“Black Best Friend: A Manifesto”

“What is shocking about Me and Earl and the Dying Girl isn’t the fact that the non-white male characters are used as vessels to prop up the white male character. It’s that this plot device is used so often it’s easy to not even realize it.
The character of Earl is just the newest addition to the most glamorous club in Black Hollywood: The Black Best Friends. “BBF” to those in the know. For years, Hollywood has used the BBF to appease their weak understanding of diversity in film…
How many people in the world knew that in 1998, Dave Chappelle played the best friend of Tom Hanks in the Nora Ephron film You’ve Got Mail? 10? 12? If you came to Dave Chappelle himself and asked him, would he know he was in this film? And yet, there he is as BBF to Tom Hanks’s Joe Fox, pursuer of dame Kathleen Kelly played by Meg Ryan. It’s not even clear if anyone in the film uses Chappelle’s character’s name. Might as well have just called him “Black Best Friend.”

I think there is a certain class of friends, in the American imagination, that are really just accessories/providers. The gay best friend, who provides fashion and lifestyle guidance and self-esteem boosts and free entertainment and a buffer against worrying that you are homophobic. The impoverished or dying friend, who provides perspective on your life, scrappy survival and self-care tips, opportunities to feel charitable and receive gratitude, and buffer against worrying that you are sheltered. And, the BBF (or, now, other darker-than-white-skin person) who kinda combines the roles above and also provides new cultural knowledge and experiences and a buffer against worrying if you are racist.

Every middle class white person is entitled to at least one of these. And it’s an all around great deal — especially because you, as the protagonist, never actually help these people — you never dive into a secondary position to their stories, understand their whole being, start buying their favorite tea so that you can make them a cup whenever they come over. You don’t exist for them, they exist for you. They are not REAL friends like the reciprocal friendships you have with other people.
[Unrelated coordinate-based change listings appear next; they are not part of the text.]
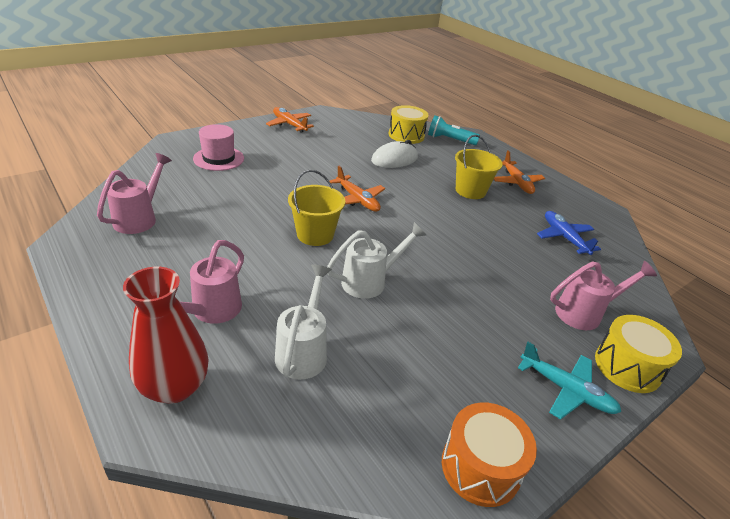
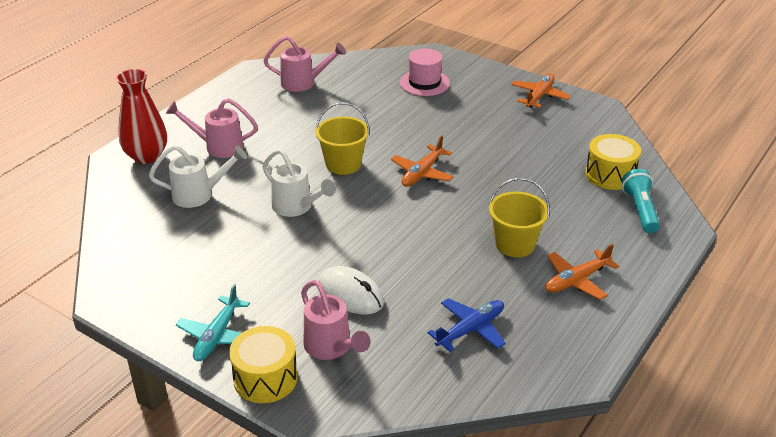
camera: 75 degrees right, 0 degrees up
white mouse [371,140,418,168] -> white mouse moved to [319,266,384,314]
orange drum [442,402,537,507] -> none

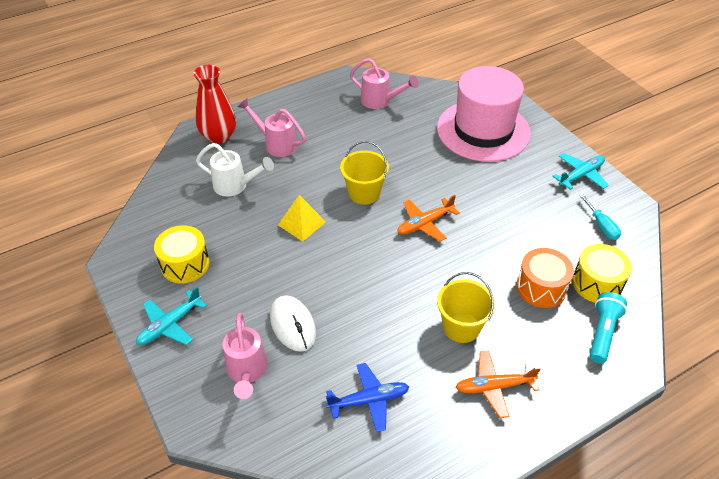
camera: 25 degrees right, 10 degrees up
yellow drum [229,326,298,403] -> yellow drum moved to [154,225,210,283]
white watering can [262,149,336,217] -> yellow pyramid [278,195,326,242]
pink hat [400,48,450,96] -> pink hat [437,66,531,162], size x1.99
orange plane [511,73,571,108] -> turquoise plane [552,153,609,190]
none -> orange drum [516,248,574,308]
none -> turquoise screwdriver [579,194,621,240]

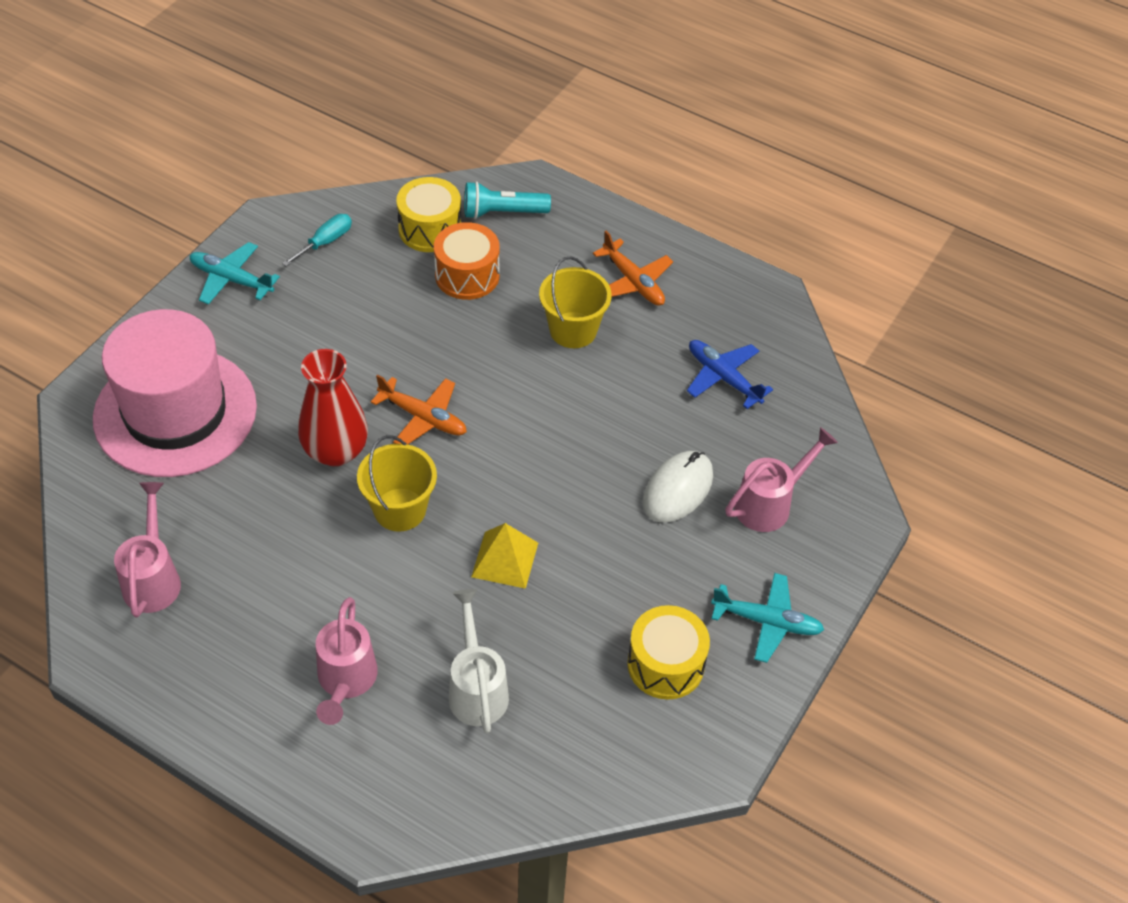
camera: 120 degrees left, 5 degrees up
red vase [193,65,236,144] -> red vase moved to [298,349,368,466]

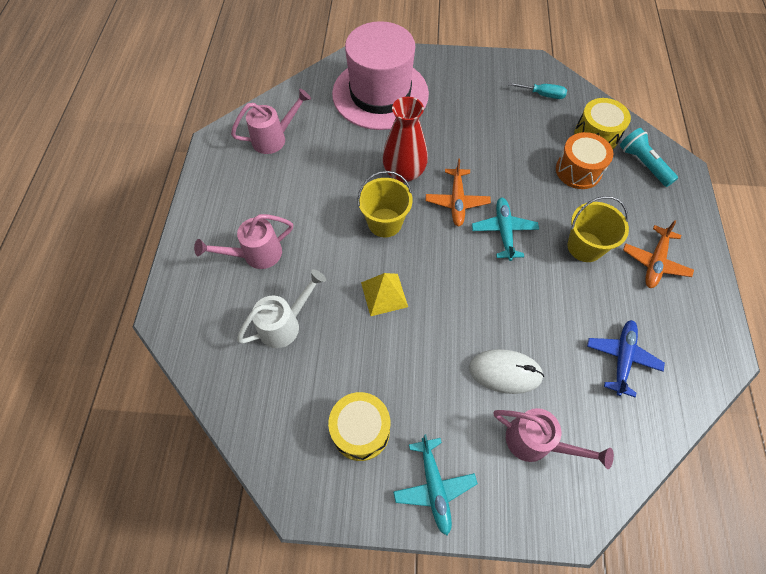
camera: 65 degrees right, 10 degrees up
turquoise plane [190,242,280,305] -> turquoise plane moved to [472,198,539,261]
And I mean this outside of media; I mean this in real life. I mean this on how people can think about friendships and how certain relationships only have these toxic models — and how a lot of people follow models without even being aware of it. How people in the token-friend-categories can internalize these shows and movies as much as anyone else, and understand that we have to provide these services in order to be valuable people.